Here are 10 foods everyone should have in their diet:
1. Blueberries. Contain the highest amount of antioxidants per capacity than any other fruit. A great alternative is strawberries. One 53 calorie cup has more vitamin C than an orange. These berries may also help reduce blood pressure and control levels of stress hormones. They are also a great help to ease muscle pain and soreness after one of our WOD's.

2. Red Wine or Beer. (There you go Joy!) They are made with an antioxidant rich plant. Women who drink one drink a day, wine or beer have lower risk of developing high blood pressure than nondrinkers. Beer has also been linked to higher bone density.

3. Almonds or Peanuts. Nuts have been proven to lower both total and bad cholesterol. It can be a great weight loss snack. People who eat peanuts and peanut products tend to have lower BMIs than those who nix them.
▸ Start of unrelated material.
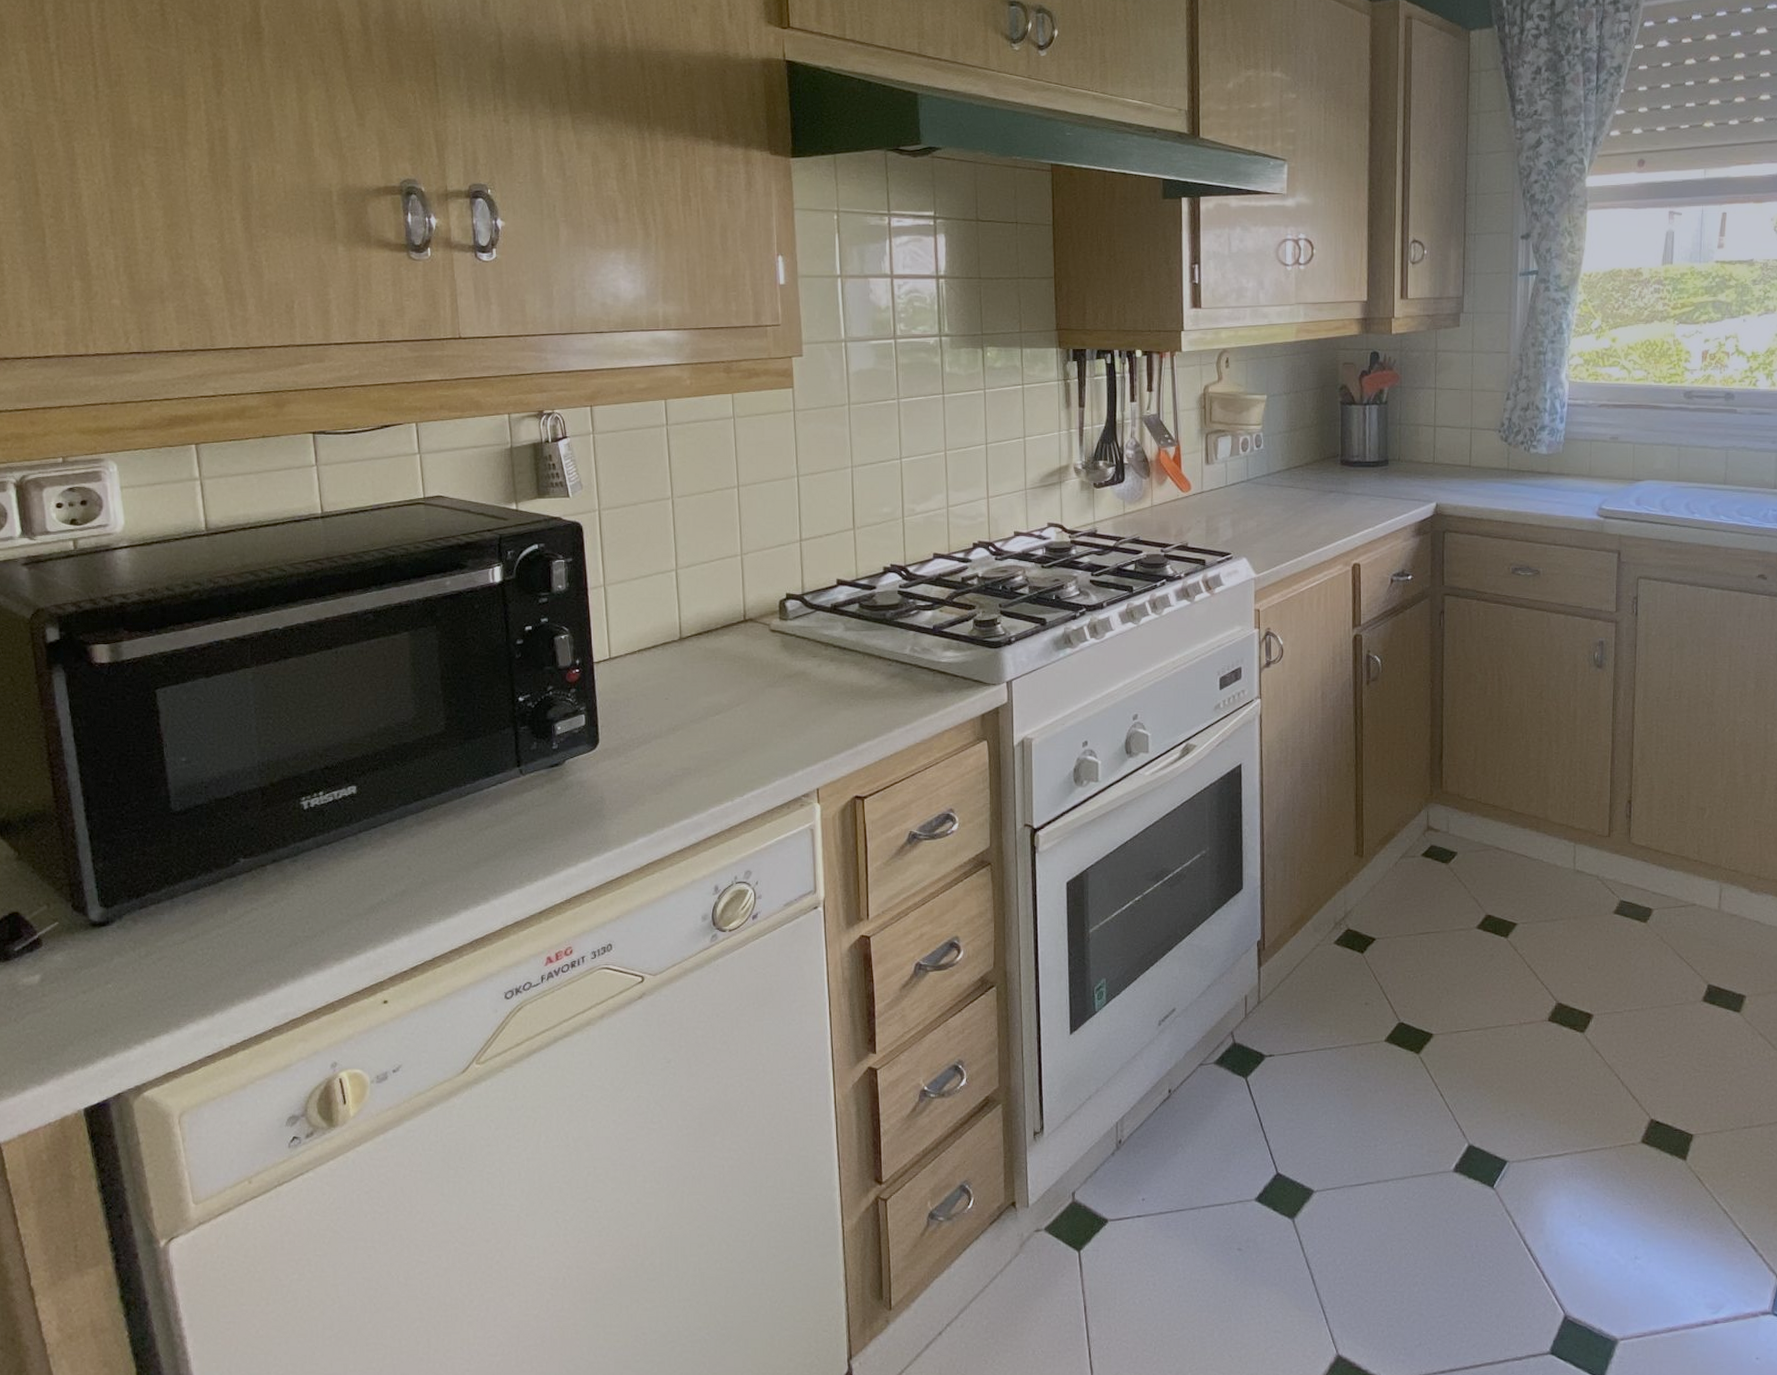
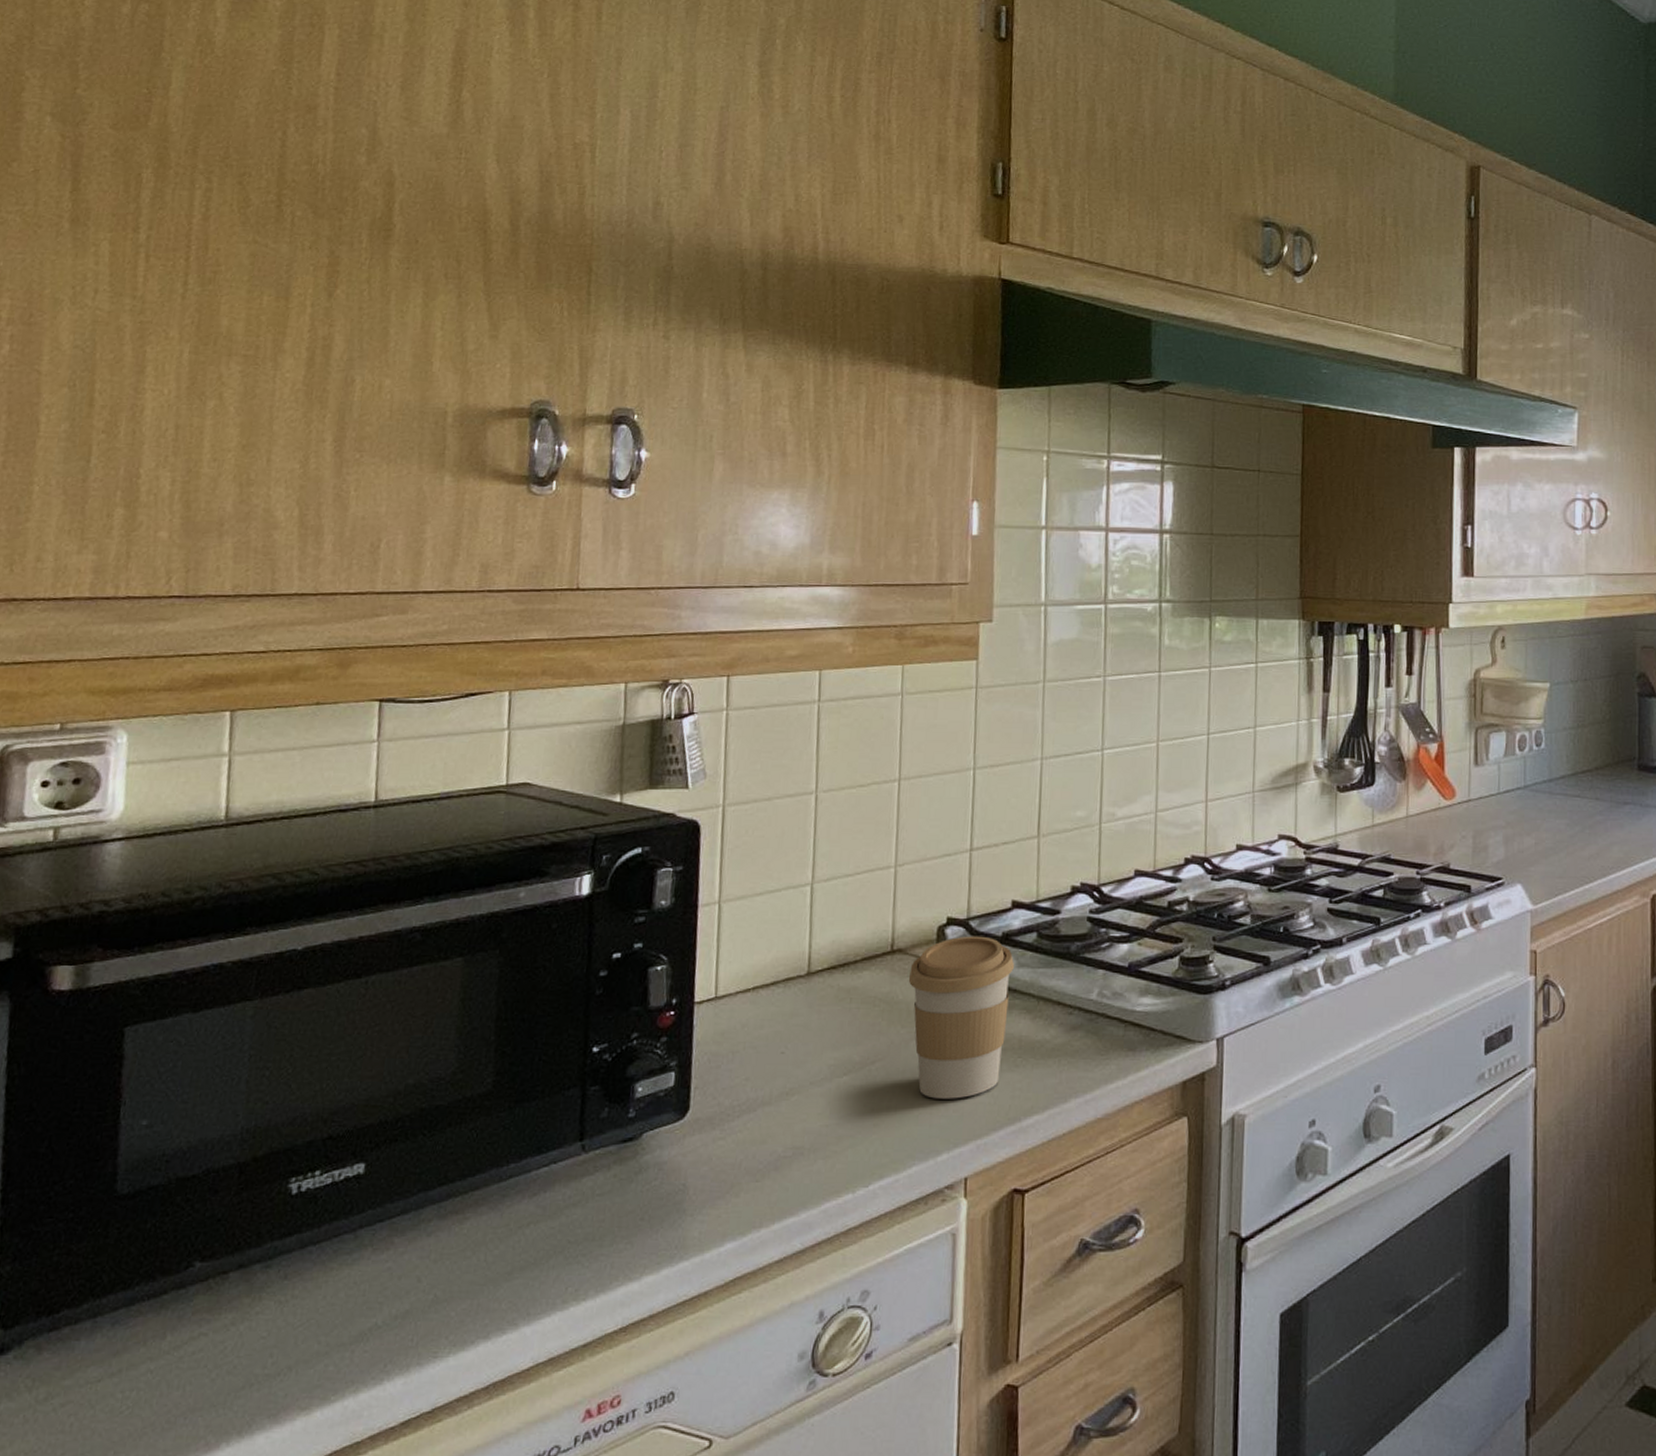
coffee cup: none [759,607,842,731] -> present [908,936,1014,1099]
Stick to one-quarter cup of peanuts or two tablespoons daily.

4. Tomatoes or White Button Mushrooms. These two are very high in antioxidants! Tomatoes are loaded with lycopene which helps protect against cancer and heart disease. Mushrooms contain vitamin D, which aids calcium absorption for strong bones.

5. Flaxseeds or Sunflower Seeds. These seeds are packed with omega-3 fats and fiber. One-quarter cup has three grams of fiber to help keep you full, plus almost half your daily requirement for antioxidant-boosting vitamin E.

6. Broccoli or Cauliflower. Broccoli is packed with vitamin C and may fight cancer. One cup of cauliflower supplies about 3/4 of the vitamin C you need daily.

7. Salmon or Trout. Packed with omega-3's, these foods are the best sources of healthy fatty acids you can find. These fats reduce inflammation, lowering your risk for cardiovascular disease and even easing post-workout soreness. The American Heart Association recommends getting two servings of fatty fish per week; one three-and-a-half-ounce trout fillet give you half the recommended amount.

8. Olive Oil. This oil is rich in monounsaturated fat, which has been shown to fight the dreaded-and dangerous-muffin top. Some experts believe that when this belly fat wraps around your internal organs, it may release fatty acids into your liver and trigger insulin resistance, which is linked to diabetes and metabolic syndrome.

9. Edamame or Black Beans. Edamame supplies four grams of fiber in just a half cup, and a healthy dose of protein. Cooked black beans, which have 7.5 grams of fiber per half cup, get extra points for having tons of healthy plant compounds called phytochemicals.

10. Brown Rice or Barley. Brown rice is a super side dish contains more nutrients, minerals and cholesterol-lowering fiber than its white counterpart. With Barley, you can get 16 grams of fiber per half cup!